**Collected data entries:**
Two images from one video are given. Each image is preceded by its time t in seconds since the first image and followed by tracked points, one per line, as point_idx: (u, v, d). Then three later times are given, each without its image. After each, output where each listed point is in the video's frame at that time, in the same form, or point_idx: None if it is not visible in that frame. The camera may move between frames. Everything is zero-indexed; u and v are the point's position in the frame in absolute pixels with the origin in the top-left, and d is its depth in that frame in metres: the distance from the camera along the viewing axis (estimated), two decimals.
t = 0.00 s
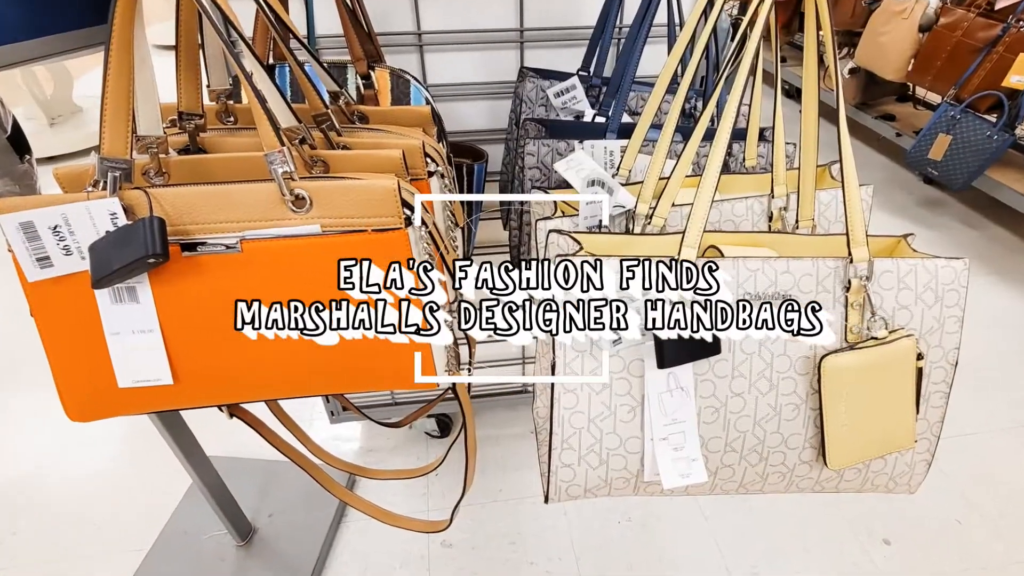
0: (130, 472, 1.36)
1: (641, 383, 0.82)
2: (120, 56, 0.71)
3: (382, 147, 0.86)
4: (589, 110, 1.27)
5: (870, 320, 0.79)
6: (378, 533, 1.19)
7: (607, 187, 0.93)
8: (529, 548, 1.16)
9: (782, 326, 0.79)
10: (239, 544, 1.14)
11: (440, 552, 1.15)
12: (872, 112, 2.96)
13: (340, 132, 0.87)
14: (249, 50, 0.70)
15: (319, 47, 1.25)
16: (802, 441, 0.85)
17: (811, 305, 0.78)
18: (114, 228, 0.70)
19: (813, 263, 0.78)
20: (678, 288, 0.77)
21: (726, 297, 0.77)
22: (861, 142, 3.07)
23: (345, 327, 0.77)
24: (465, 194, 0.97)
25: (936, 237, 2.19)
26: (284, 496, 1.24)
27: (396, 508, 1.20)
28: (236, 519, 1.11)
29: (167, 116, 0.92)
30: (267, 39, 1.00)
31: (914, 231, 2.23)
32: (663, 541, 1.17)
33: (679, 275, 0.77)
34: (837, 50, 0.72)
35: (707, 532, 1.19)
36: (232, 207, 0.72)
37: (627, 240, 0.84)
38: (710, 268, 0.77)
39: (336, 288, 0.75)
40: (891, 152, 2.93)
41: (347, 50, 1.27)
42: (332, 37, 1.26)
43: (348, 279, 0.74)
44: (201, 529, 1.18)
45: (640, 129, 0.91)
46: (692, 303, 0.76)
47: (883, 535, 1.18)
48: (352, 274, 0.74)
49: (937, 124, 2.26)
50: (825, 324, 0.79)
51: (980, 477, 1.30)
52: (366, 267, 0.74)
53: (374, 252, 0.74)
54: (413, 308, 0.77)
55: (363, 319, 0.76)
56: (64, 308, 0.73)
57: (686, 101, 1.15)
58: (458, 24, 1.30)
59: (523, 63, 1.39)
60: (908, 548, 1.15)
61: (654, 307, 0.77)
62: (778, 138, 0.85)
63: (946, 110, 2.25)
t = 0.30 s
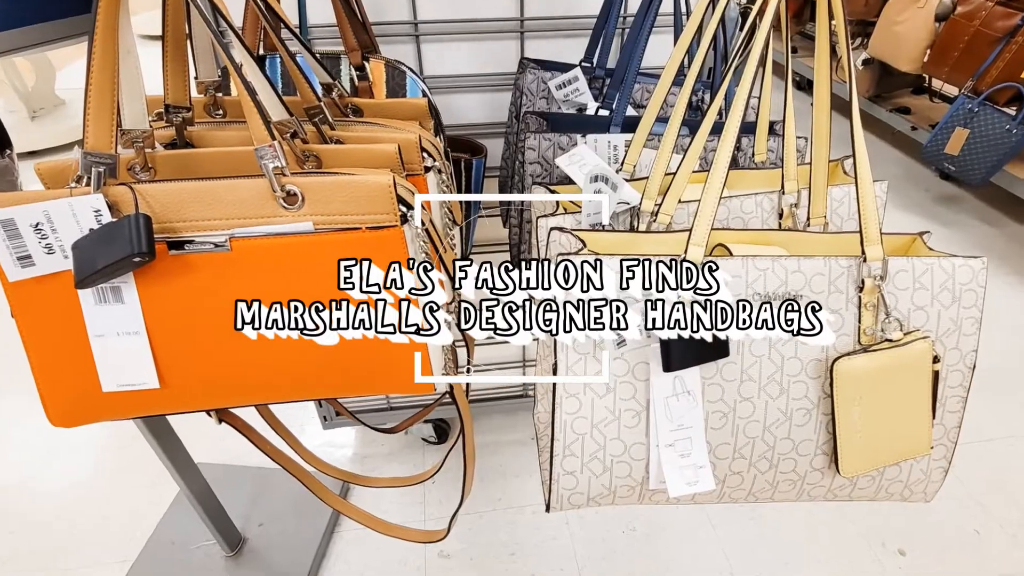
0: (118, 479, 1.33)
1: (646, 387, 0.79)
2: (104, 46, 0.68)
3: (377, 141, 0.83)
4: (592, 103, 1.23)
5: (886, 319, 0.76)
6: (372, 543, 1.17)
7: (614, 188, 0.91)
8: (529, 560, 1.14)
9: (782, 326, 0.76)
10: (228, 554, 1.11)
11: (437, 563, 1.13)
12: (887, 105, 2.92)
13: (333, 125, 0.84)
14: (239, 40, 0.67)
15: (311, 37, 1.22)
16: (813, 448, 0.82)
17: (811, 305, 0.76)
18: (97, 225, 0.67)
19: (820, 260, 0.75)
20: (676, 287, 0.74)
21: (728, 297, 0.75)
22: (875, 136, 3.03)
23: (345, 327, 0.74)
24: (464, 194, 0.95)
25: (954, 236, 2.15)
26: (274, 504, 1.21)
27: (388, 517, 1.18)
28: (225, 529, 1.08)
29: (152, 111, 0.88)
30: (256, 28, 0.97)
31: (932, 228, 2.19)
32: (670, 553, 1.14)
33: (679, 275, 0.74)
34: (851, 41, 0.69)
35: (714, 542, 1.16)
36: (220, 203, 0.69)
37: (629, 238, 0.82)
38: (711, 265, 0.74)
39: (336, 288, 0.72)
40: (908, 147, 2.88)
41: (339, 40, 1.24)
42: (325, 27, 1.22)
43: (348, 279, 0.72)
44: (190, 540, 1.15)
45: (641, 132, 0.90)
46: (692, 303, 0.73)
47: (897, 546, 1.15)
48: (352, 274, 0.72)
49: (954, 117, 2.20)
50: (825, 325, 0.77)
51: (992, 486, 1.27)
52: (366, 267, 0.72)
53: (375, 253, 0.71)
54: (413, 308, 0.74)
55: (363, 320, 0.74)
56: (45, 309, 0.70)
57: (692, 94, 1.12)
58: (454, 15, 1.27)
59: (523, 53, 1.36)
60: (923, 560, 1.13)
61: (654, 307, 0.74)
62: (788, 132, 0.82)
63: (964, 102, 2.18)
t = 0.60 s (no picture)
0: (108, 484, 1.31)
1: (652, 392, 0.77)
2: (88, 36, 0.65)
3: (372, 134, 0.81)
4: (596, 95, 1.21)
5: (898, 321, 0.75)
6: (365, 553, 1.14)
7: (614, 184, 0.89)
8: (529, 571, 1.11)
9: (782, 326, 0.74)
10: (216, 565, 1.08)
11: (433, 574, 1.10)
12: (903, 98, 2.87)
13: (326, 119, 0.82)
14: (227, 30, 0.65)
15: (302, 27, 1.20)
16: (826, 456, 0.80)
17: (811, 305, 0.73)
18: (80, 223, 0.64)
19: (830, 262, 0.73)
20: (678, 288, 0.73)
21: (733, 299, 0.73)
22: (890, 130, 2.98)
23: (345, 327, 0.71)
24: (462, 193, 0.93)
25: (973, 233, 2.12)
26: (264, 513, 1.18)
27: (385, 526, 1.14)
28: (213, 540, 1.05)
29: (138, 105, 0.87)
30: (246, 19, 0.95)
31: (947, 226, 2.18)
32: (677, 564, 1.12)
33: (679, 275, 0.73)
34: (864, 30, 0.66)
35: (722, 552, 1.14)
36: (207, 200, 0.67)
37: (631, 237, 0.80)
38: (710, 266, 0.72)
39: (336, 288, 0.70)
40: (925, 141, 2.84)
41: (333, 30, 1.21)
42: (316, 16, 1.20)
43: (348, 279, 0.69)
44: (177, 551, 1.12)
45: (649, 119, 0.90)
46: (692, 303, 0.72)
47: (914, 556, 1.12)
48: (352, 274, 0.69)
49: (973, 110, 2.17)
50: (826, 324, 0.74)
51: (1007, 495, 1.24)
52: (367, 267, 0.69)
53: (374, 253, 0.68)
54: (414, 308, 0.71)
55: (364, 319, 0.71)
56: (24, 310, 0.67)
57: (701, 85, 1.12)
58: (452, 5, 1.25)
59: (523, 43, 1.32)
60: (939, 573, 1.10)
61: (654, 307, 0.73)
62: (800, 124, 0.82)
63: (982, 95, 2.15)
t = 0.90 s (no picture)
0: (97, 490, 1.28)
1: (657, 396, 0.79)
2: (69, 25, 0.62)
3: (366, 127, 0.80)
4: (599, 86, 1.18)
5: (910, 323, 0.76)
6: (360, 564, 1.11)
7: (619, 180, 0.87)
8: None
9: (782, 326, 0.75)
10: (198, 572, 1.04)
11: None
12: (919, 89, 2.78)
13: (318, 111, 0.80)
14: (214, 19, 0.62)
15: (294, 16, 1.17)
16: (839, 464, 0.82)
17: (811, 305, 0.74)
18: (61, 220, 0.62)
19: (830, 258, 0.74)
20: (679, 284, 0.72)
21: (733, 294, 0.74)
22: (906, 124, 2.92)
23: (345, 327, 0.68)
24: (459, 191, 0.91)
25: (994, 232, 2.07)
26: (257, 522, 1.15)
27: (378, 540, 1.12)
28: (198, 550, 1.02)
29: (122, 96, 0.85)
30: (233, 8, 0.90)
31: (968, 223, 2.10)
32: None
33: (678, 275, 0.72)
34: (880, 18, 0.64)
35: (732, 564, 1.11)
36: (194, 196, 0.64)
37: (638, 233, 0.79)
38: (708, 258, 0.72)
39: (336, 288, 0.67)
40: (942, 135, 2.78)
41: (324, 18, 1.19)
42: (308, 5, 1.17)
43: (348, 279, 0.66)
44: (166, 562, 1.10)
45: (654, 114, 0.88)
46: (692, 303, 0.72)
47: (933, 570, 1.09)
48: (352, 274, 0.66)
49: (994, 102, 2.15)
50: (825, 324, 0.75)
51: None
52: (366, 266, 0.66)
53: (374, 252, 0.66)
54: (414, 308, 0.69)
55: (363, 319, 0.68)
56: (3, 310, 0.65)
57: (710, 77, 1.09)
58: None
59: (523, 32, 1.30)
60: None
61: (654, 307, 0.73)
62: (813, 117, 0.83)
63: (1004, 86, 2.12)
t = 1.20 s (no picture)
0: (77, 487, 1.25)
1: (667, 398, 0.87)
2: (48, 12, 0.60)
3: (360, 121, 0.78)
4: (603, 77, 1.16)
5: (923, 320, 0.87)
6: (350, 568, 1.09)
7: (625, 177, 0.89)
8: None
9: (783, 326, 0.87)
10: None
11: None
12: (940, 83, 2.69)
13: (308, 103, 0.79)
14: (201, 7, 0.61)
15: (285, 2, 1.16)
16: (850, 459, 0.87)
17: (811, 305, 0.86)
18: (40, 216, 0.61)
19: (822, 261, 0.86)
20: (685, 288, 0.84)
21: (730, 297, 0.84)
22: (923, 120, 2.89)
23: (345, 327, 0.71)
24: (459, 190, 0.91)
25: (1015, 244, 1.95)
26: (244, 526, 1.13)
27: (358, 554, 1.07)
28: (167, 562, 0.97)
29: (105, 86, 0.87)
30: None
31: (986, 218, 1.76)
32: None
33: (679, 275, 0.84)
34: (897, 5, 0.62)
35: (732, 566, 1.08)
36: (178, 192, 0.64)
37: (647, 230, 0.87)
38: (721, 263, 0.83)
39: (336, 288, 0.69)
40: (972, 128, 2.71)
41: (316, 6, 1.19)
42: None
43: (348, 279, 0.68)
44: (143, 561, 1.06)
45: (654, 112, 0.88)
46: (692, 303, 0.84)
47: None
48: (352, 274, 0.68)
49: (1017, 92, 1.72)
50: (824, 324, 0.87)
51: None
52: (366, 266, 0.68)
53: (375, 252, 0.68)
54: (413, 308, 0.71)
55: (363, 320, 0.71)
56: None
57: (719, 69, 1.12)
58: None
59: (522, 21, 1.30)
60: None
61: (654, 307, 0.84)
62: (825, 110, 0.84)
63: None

**WORK ORDER:** Of the entries above, repeat exactly the lines from the line with "38: (710, 266, 0.72)" through the line with "15: (294, 16, 1.17)", both of them included.

**WRITTEN ANSWER:**
38: (710, 266, 0.72)
39: (336, 288, 0.70)
40: (925, 141, 2.84)
41: (333, 30, 1.21)
42: (316, 16, 1.20)
43: (348, 279, 0.69)
44: (177, 551, 1.12)
45: (649, 119, 0.90)
46: (692, 303, 0.72)
47: (914, 556, 1.12)
48: (352, 274, 0.69)
49: (973, 110, 2.17)
50: (826, 324, 0.74)
51: (1007, 495, 1.24)
52: (367, 267, 0.69)
53: (374, 253, 0.68)
54: (414, 308, 0.71)
55: (364, 319, 0.71)
56: (24, 310, 0.67)
57: (701, 85, 1.12)
58: (452, 5, 1.25)
59: (523, 43, 1.32)
60: (939, 573, 1.10)
61: (654, 307, 0.73)
62: (800, 124, 0.82)
63: (982, 95, 2.15)
t = 0.90 s (no picture)
0: (97, 490, 1.28)
1: (657, 396, 0.79)
2: (69, 25, 0.62)
3: (366, 127, 0.80)
4: (599, 86, 1.18)
5: (910, 323, 0.76)
6: (360, 564, 1.11)
7: (619, 180, 0.87)
8: None
9: (782, 326, 0.75)
10: (198, 572, 1.04)
11: None
12: (919, 89, 2.78)
13: (318, 111, 0.80)
14: (214, 19, 0.62)
15: (294, 16, 1.17)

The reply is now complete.